■ What to work on
Retype everything in the listing, leaving each line exactly as it is.

■ Material provided
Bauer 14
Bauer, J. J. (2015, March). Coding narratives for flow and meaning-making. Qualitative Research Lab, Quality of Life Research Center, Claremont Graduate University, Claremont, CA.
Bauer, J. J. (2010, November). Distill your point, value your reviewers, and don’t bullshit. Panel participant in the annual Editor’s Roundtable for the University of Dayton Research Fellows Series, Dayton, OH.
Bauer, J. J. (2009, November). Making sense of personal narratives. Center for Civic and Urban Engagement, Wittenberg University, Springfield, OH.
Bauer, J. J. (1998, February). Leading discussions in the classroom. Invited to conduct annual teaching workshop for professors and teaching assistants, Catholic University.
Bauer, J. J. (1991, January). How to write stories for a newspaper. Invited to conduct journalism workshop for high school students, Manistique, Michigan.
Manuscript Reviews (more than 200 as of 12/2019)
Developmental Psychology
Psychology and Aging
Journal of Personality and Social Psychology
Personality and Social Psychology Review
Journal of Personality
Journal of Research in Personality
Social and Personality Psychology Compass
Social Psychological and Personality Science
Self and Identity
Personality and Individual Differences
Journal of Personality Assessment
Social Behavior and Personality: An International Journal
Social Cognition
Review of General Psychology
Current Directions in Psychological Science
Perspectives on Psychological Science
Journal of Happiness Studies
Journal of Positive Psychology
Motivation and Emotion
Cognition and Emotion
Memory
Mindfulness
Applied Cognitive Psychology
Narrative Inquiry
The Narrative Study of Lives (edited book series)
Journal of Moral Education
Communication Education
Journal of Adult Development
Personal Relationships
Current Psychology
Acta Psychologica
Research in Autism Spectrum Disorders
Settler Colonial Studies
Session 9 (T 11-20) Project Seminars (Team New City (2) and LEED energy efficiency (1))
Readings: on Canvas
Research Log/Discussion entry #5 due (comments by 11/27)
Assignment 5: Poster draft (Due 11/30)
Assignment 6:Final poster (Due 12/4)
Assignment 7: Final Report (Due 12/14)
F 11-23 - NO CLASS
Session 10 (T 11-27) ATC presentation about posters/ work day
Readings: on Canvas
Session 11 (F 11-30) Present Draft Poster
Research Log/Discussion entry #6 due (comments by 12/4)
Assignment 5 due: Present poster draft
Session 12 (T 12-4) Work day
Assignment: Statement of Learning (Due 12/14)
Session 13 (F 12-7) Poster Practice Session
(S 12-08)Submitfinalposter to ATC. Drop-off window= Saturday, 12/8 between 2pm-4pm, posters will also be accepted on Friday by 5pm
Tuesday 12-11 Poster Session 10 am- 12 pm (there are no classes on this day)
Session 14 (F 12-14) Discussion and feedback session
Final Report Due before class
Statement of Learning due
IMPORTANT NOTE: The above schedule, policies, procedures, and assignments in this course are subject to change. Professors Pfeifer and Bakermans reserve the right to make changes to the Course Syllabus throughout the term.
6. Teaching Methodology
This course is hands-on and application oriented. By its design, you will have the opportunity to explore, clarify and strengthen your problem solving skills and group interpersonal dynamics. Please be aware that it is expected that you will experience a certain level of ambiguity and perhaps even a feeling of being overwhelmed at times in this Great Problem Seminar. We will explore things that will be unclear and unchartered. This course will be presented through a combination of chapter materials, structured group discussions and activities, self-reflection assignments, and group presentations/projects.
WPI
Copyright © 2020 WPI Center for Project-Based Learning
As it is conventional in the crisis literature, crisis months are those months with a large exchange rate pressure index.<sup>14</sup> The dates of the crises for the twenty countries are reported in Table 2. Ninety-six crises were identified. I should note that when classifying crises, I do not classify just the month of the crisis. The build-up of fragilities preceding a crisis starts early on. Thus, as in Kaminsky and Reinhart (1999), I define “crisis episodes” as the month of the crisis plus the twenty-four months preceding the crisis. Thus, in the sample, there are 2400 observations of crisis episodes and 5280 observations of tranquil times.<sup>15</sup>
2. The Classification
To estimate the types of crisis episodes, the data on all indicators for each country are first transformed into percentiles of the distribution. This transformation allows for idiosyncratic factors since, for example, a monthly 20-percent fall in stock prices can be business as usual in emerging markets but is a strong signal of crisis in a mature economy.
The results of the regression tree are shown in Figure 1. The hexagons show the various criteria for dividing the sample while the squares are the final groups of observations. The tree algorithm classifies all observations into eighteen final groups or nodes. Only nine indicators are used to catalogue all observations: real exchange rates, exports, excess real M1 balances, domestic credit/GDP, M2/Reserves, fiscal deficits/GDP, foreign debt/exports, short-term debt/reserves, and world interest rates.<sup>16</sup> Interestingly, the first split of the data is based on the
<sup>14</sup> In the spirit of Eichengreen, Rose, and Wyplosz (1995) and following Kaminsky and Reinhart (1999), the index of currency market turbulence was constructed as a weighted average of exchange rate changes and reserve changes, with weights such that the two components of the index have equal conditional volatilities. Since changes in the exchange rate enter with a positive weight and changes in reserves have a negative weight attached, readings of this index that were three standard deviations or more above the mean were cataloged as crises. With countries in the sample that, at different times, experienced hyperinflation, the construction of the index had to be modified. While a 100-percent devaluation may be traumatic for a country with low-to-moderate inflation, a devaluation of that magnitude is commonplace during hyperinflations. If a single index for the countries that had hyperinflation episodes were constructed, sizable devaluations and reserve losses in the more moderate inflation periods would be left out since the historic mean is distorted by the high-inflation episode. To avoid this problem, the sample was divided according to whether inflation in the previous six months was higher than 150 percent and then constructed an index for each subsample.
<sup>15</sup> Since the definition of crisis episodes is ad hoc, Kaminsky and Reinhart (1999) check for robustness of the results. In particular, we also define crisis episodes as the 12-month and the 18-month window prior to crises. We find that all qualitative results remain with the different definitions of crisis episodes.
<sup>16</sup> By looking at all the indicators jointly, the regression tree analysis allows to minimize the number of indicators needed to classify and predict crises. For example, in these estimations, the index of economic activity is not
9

■ Result below
Bauer 14
Bauer, J. J. (2015, March). Coding narratives for flow and meaning-making. Qualitative Research Lab, Quality of Life Research Center, Claremont Graduate University, Claremont, CA.
Bauer, J. J. (2010, November). Distill your point, value your reviewers, and don’t bullshit. Panel participant in the annual Editor’s Roundtable for the University of Dayton Research Fellows Series, Dayton, OH.
Bauer, J. J. (2009, November). Making sense of personal narratives. Center for Civic and Urban Engagement, Wittenberg University, Springfield, OH.
Bauer, J. J. (1998, February). Leading discussions in the classroom. Invited to conduct annual teaching workshop for professors and teaching assistants, Catholic University.
Bauer, J. J. (1991, January). How to write stories for a newspaper. Invited to conduct journalism workshop for high school students, Manistique, Michigan.
Manuscript Reviews (more than 200 as of 12/2019)
Developmental Psychology
Psychology and Aging
Journal of Personality and Social Psychology
Personality and Social Psychology Review
Journal of Personality
Journal of Research in Personality
Social and Personality Psychology Compass
Social Psychological and Personality Science
Self and Identity
Personality and Individual Differences
Journal of Personality Assessment
Social Behavior and Personality: An International Journal
Social Cognition
Review of General Psychology
Current Directions in Psychological Science
Perspectives on Psychological Science
Journal of Happiness Studies
Journal of Positive Psychology
Motivation and Emotion
Cognition and Emotion
Memory
Mindfulness
Applied Cognitive Psychology
Narrative Inquiry
The Narrative Study of Lives (edited book series)
Journal of Moral Education
Communication Education
Journal of Adult Development
Personal Relationships
Current Psychology
Acta Psychologica
Research in Autism Spectrum Disorders
Settler Colonial Studies
Session 9 (T 11-20) Project Seminars (Team New City (2) and LEED energy efficiency (1))
Readings: on Canvas
Research Log/Discussion entry #5 due (comments by 11/27)
Assignment 5: Poster draft (Due 11/30)
Assignment 6:Final poster (Due 12/4)
Assignment 7: Final Report (Due 12/14)
F 11-23 - NO CLASS
Session 10 (T 11-27) ATC presentation about posters/ work day
Readings: on Canvas
Session 11 (F 11-30) Present Draft Poster
Research Log/Discussion entry #6 due (comments by 12/4)
Assignment 5 due: Present poster draft
Session 12 (T 12-4) Work day
Assignment: Statement of Learning (Due 12/14)
Session 13 (F 12-7) Poster Practice Session
(S 12-08)Submitfinalposter to ATC. Drop-off window= Saturday, 12/8 between 2pm-4pm, posters will also be accepted on Friday by 5pm
Tuesday 12-11 Poster Session 10 am- 12 pm (there are no classes on this day)
Session 14 (F 12-14) Discussion and feedback session
Final Report Due before class
Statement of Learning due
IMPORTANT NOTE: The above schedule, policies, procedures, and assignments in this course are subject to change. Professors Pfeifer and Bakermans reserve the right to make changes to the Course Syllabus throughout the term.
6. Teaching Methodology
This course is hands-on and application oriented. By its design, you will have the opportunity to explore, clarify and strengthen your problem solving skills and group interpersonal dynamics. Please be aware that it is expected that you will experience a certain level of ambiguity and perhaps even a feeling of being overwhelmed at times in this Great Problem Seminar. We will explore things that will be unclear and unchartered. This course will be presented through a combination of chapter materials, structured group discussions and activities, self-reflection assignments, and group presentations/projects.
WPI
Copyright © 2020 WPI Center for Project-Based Learning
As it is conventional in the crisis literature, crisis months are those months with a large exchange rate pressure index.<sup>14</sup> The dates of the crises for the twenty countries are reported in Table 2. Ninety-six crises were identified. I should note that when classifying crises, I do not classify just the month of the crisis. The build-up of fragilities preceding a crisis starts early on. Thus, as in Kaminsky and Reinhart (1999), I define “crisis episodes” as the month of the crisis plus the twenty-four months preceding the crisis. Thus, in the sample, there are 2400 observations of crisis episodes and 5280 observations of tranquil times.<sup>15</sup>
2. The Classification
To estimate the types of crisis episodes, the data on all indicators for each country are first transformed into percentiles of the distribution. This transformation allows for idiosyncratic factors since, for example, a monthly 20-percent fall in stock prices can be business as usual in emerging markets but is a strong signal of crisis in a mature economy.
The results of the regression tree are shown in Figure 1. The hexagons show the various criteria for dividing the sample while the squares are the final groups of observations. The tree algorithm classifies all observations into eighteen final groups or nodes. Only nine indicators are used to catalogue all observations: real exchange rates, exports, excess real M1 balances, domestic credit/GDP, M2/Reserves, fiscal deficits/GDP, foreign debt/exports, short-term debt/reserves, and world interest rates.<sup>16</sup> Interestingly, the first split of the data is based on the
<sup>14</sup> In the spirit of Eichengreen, Rose, and Wyplosz (1995) and following Kaminsky and Reinhart (1999), the index of currency market turbulence was constructed as a weighted average of exchange rate changes and reserve changes, with weights such that the two components of the index have equal conditional volatilities. Since changes in the exchange rate enter with a positive weight and changes in reserves have a negative weight attached, readings of this index that were three standard deviations or more above the mean were cataloged as crises. With countries in the sample that, at different times, experienced hyperinflation, the construction of the index had to be modified. While a 100-percent devaluation may be traumatic for a country with low-to-moderate inflation, a devaluation of that magnitude is commonplace during hyperinflations. If a single index for the countries that had hyperinflation episodes were constructed, sizable devaluations and reserve losses in the more moderate inflation periods would be left out since the historic mean is distorted by the high-inflation episode. To avoid this problem, the sample was divided according to whether inflation in the previous six months was higher than 150 percent and then constructed an index for each subsample.
<sup>15</sup> Since the definition of crisis episodes is ad hoc, Kaminsky and Reinhart (1999) check for robustness of the results. In particular, we also define crisis episodes as the 12-month and the 18-month window prior to crises. We find that all qualitative results remain with the different definitions of crisis episodes.
<sup>16</sup> By looking at all the indicators jointly, the regression tree analysis allows to minimize the number of indicators needed to classify and predict crises. For example, in these estimations, the index of economic activity is not
9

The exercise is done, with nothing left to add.